== Tâche assignée ==
D'après le texte sur les délestages électriques, expliquez pourquoi l'opérateur RTE est susceptible de procéder à des délestages.

== Texte extrait ==
━━━━━━━━━━
Déléstages électriques : quelles conséquences pour votre entreprise ?

Mis à jour le 13/01/2023

Le délestage: quoi et comment?

Afin de soulager le réseau de distribution d’électricité dans un contexte de forte consommation hivernale et de sous-production électrique liée à l’arrêt pour maintenance d’une part importante du parc nucléaire, l’opérateur RTE est susceptible de procéder à des délestages.

Ce délestage prendra la forme d’une coupure d’alimentation électrique de votre entreprise programmée en semainepour une durée estimée dedeux heures comprises entre 8h00 et 13h00 heures et/ou entre 18h00 et 20h00.

La veille d’un délestage, des messages d’information seront diffusés aux alentours de 17h00.

Il vous sera possible de vérifier sur le site https://www.monecowatt.fr/ si votre rue est concernée.
━━━━━━━━━━
== Matériel fourni ==
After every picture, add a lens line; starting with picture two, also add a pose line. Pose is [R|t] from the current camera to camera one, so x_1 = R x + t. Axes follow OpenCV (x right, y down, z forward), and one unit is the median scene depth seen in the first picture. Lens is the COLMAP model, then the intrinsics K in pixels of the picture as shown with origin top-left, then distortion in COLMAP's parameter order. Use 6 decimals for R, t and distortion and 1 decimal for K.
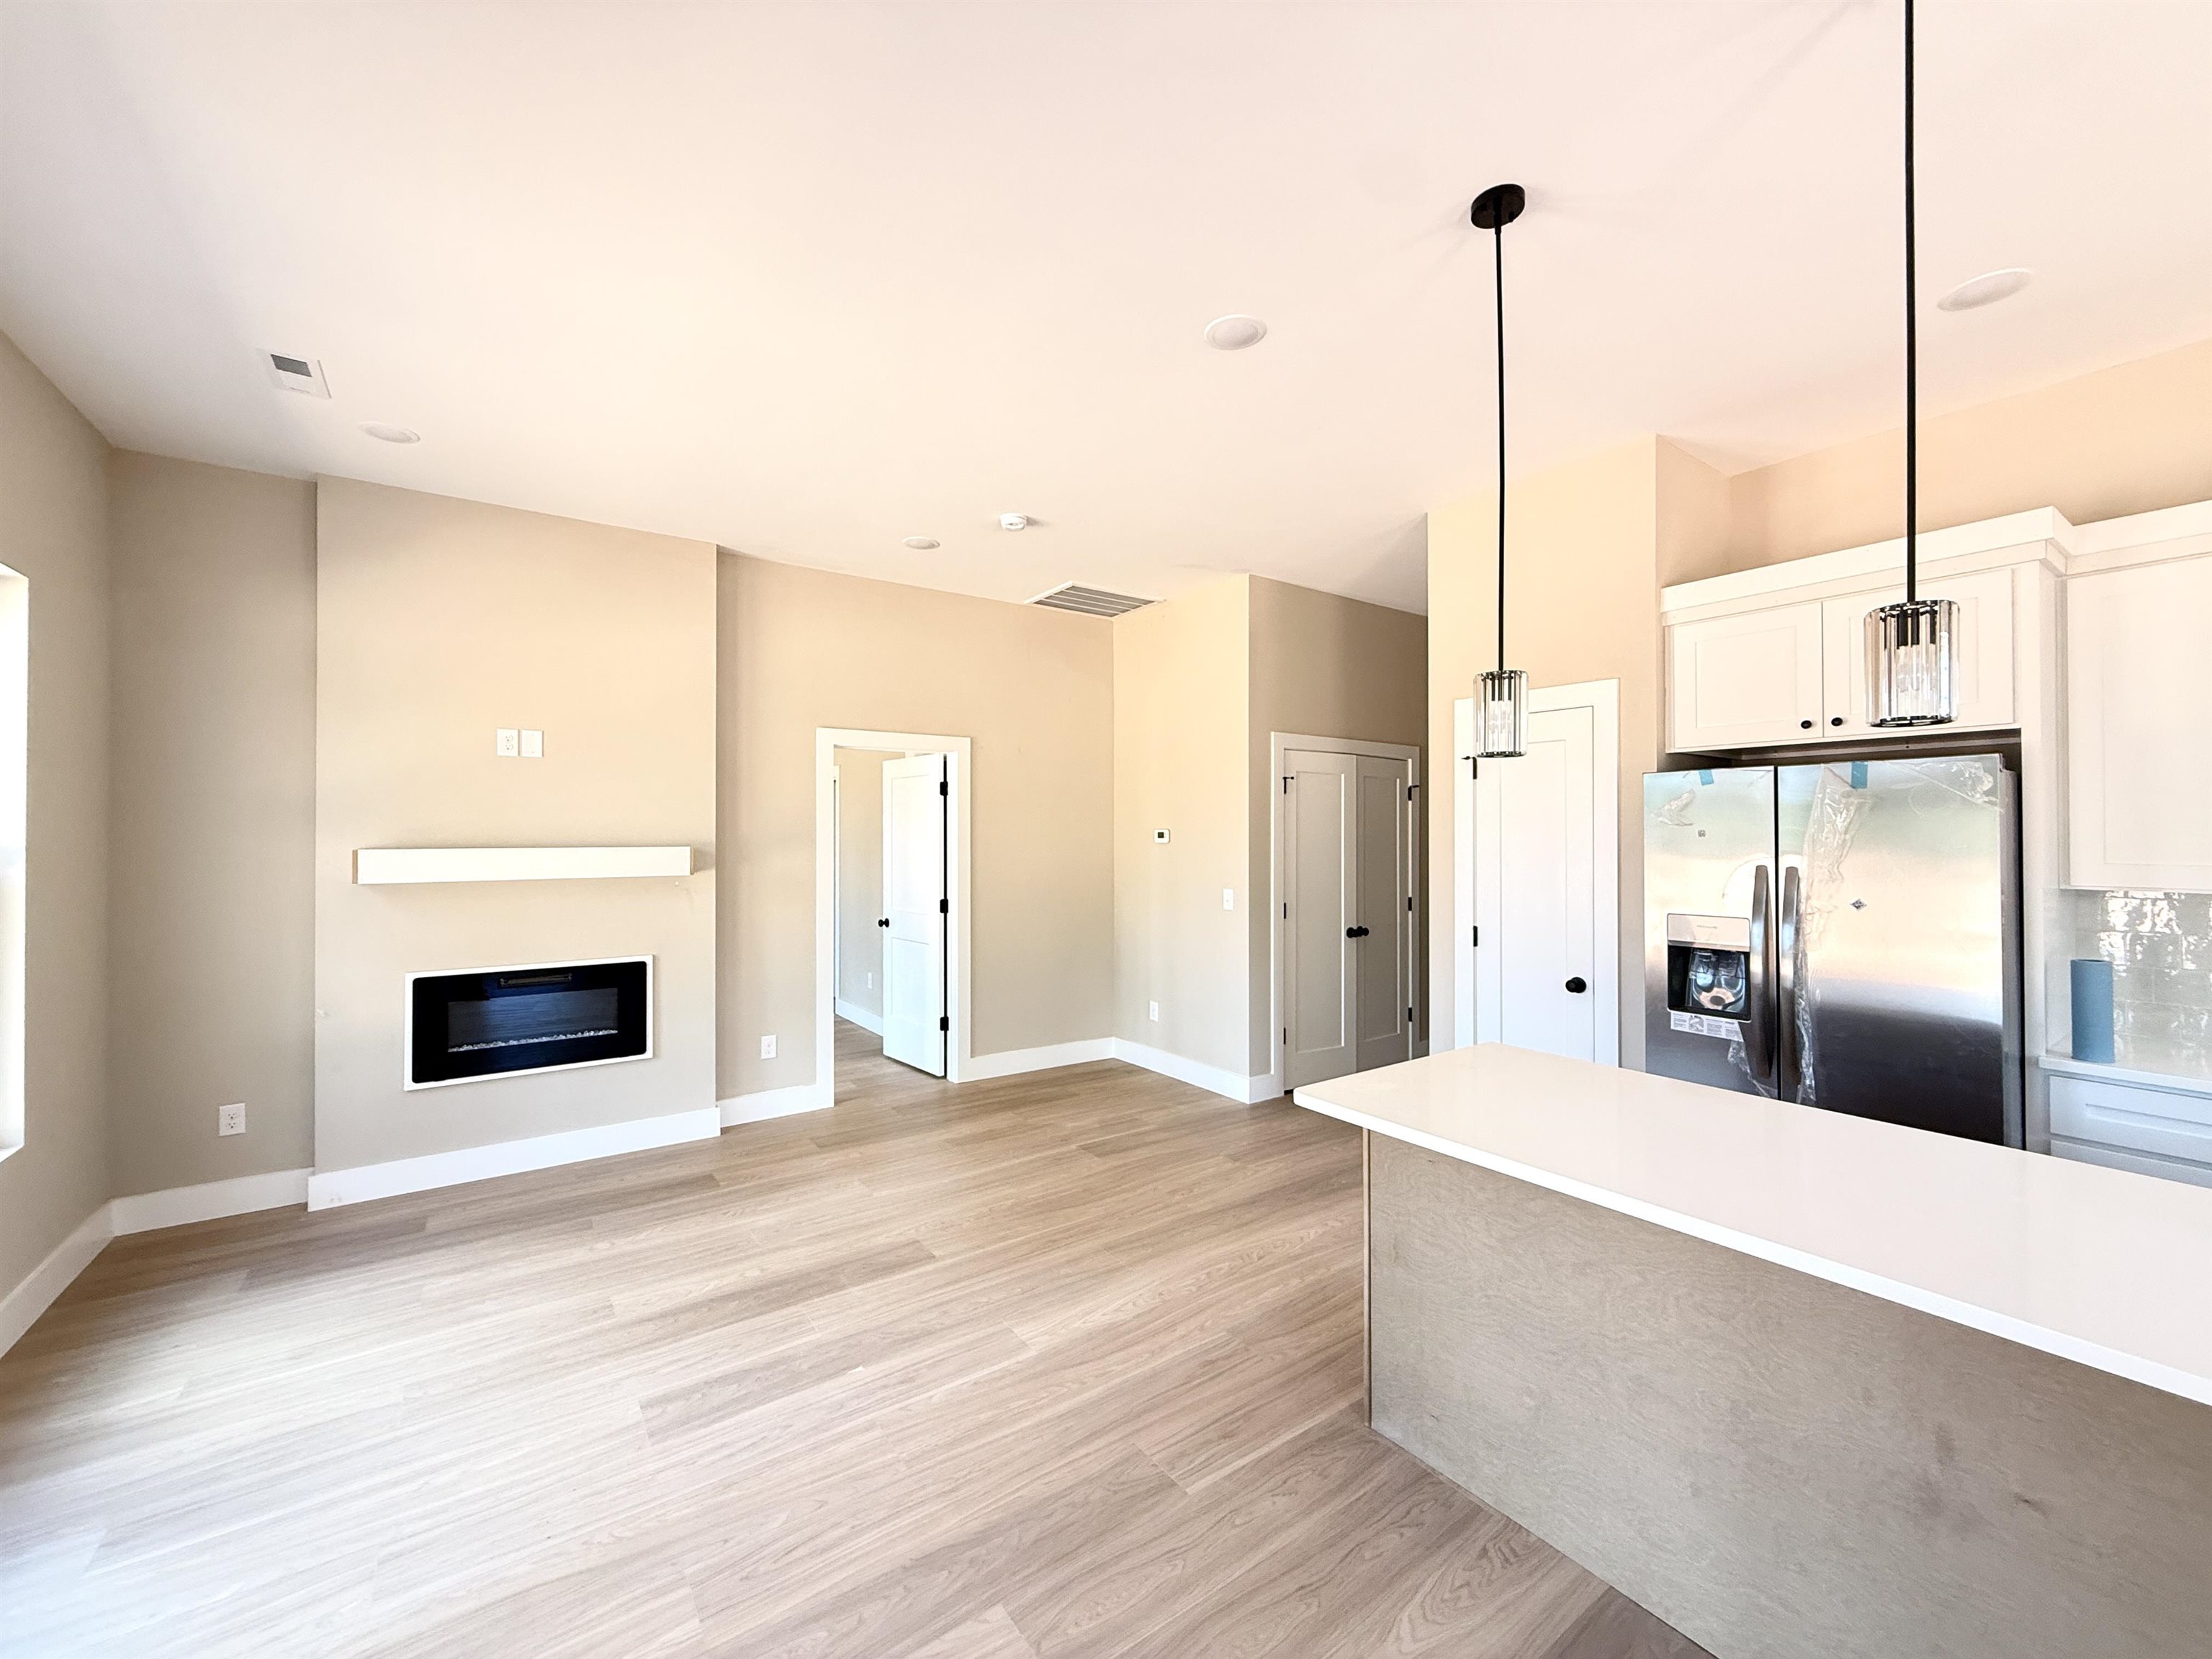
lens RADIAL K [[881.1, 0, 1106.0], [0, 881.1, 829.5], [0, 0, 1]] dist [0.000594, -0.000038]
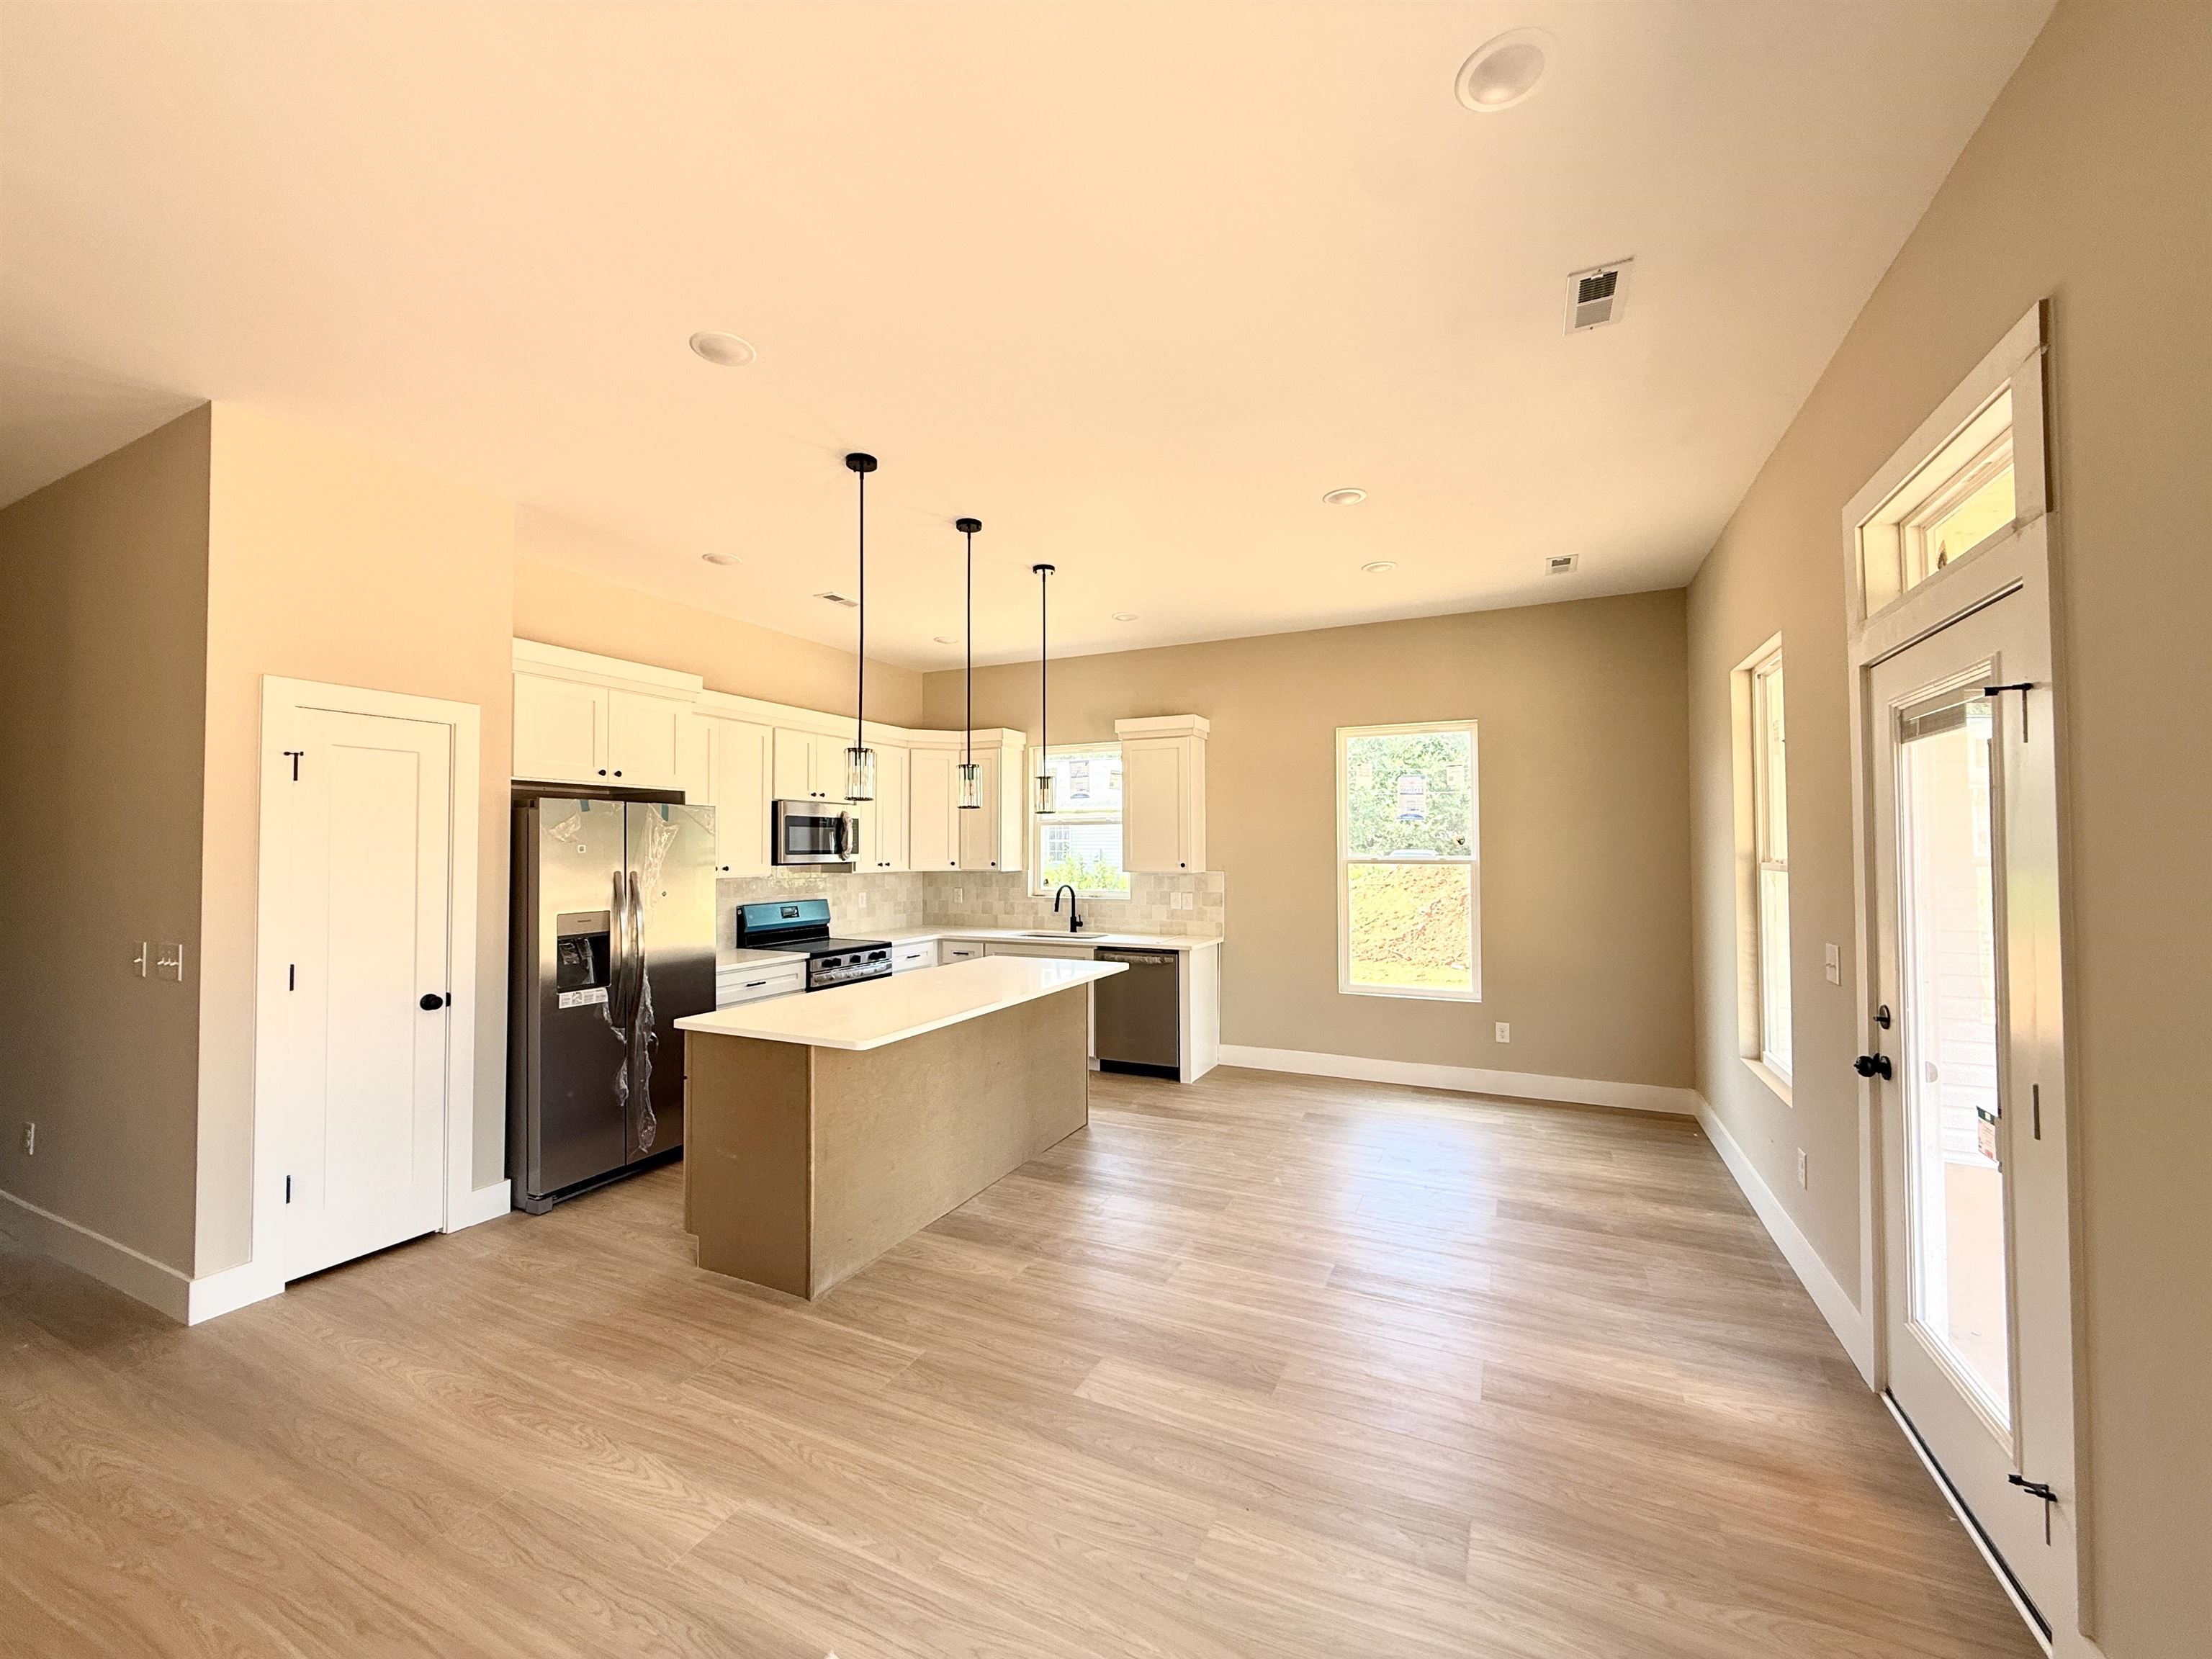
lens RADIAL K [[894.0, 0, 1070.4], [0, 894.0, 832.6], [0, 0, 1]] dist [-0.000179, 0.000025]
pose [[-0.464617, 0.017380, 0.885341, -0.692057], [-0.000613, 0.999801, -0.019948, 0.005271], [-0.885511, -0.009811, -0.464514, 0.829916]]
━━━━━━━━━━
== Zone de réponse ==
RTE est susceptible de procéder à des délestages pour soulager le réseau de distribution d'électricité. La consommation hivernale est forte et la production électrique est insuffisante, car une part importante du parc nucléaire est arrêtée pour maintenance.